Report how many lines in the records below contain the word "implementation". Give only the number.

-=-=-=-=-

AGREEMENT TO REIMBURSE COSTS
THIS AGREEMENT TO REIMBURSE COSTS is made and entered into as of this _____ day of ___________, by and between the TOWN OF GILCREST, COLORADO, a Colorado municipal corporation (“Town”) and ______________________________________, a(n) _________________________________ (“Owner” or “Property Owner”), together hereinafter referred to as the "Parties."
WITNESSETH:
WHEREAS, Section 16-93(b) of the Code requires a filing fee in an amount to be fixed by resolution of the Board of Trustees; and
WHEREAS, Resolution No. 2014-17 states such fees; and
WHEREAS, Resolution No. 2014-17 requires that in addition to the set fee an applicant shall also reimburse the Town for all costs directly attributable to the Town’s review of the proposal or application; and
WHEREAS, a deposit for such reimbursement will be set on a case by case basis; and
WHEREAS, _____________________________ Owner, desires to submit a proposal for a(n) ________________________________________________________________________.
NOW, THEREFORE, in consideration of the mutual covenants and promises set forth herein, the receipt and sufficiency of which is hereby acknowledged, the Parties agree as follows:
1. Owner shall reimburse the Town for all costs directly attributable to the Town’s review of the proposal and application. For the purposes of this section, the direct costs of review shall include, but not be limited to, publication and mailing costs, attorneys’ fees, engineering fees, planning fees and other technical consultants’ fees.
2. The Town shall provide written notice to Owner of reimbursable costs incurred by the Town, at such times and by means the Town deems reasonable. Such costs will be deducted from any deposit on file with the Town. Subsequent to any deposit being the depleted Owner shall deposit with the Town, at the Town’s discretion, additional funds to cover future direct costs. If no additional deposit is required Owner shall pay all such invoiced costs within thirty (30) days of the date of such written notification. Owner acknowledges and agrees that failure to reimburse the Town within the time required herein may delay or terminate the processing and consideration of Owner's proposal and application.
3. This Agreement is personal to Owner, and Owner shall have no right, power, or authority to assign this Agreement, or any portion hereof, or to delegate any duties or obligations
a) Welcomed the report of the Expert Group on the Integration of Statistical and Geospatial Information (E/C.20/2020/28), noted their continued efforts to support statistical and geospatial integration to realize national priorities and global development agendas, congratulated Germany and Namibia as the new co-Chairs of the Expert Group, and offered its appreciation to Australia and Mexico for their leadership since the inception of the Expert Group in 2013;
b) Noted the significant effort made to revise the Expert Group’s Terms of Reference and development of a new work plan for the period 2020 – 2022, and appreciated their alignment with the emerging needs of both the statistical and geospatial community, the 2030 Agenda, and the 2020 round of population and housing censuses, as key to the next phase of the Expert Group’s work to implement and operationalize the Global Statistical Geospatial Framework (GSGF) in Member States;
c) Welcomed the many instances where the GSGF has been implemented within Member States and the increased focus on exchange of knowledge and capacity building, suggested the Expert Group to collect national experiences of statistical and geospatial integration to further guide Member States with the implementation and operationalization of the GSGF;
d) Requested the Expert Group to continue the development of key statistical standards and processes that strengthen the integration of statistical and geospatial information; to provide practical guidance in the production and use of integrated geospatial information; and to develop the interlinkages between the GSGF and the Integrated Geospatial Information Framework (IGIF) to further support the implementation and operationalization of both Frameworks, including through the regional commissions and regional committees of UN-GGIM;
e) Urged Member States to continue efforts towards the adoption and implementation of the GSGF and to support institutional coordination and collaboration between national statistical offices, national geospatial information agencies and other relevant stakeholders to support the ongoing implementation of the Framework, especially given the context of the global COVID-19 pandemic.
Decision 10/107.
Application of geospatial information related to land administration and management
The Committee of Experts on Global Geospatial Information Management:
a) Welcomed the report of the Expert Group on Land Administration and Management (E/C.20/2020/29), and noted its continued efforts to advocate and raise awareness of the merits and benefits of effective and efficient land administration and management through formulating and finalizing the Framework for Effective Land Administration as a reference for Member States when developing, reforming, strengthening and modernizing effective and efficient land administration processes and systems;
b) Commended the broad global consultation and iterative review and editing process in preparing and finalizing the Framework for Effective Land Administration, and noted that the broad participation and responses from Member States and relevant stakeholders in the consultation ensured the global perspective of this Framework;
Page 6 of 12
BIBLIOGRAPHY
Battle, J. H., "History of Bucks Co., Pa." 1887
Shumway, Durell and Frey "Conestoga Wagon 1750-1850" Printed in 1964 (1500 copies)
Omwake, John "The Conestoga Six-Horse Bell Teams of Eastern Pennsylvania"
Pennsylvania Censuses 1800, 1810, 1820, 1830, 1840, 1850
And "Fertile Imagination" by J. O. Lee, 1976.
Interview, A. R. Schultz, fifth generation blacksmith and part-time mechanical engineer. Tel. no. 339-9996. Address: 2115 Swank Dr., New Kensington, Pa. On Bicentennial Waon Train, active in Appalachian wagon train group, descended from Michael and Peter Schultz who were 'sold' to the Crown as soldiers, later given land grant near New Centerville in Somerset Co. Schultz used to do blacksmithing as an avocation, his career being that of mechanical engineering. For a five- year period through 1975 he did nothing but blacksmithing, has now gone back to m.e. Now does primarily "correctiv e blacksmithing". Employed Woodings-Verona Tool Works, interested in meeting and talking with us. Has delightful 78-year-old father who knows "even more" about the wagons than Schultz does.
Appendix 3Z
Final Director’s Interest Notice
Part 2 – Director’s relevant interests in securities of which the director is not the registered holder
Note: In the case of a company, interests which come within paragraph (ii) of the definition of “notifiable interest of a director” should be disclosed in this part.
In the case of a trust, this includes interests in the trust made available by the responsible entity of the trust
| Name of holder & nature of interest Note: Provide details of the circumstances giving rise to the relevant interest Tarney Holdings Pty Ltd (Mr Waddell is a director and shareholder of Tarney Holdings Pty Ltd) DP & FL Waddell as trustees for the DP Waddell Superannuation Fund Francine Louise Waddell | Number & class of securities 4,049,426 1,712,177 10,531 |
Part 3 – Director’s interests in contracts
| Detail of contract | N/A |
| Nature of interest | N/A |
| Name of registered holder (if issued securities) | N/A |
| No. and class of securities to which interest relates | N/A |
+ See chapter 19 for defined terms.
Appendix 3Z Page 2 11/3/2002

-=-=-=-=-

> Answer to this task
3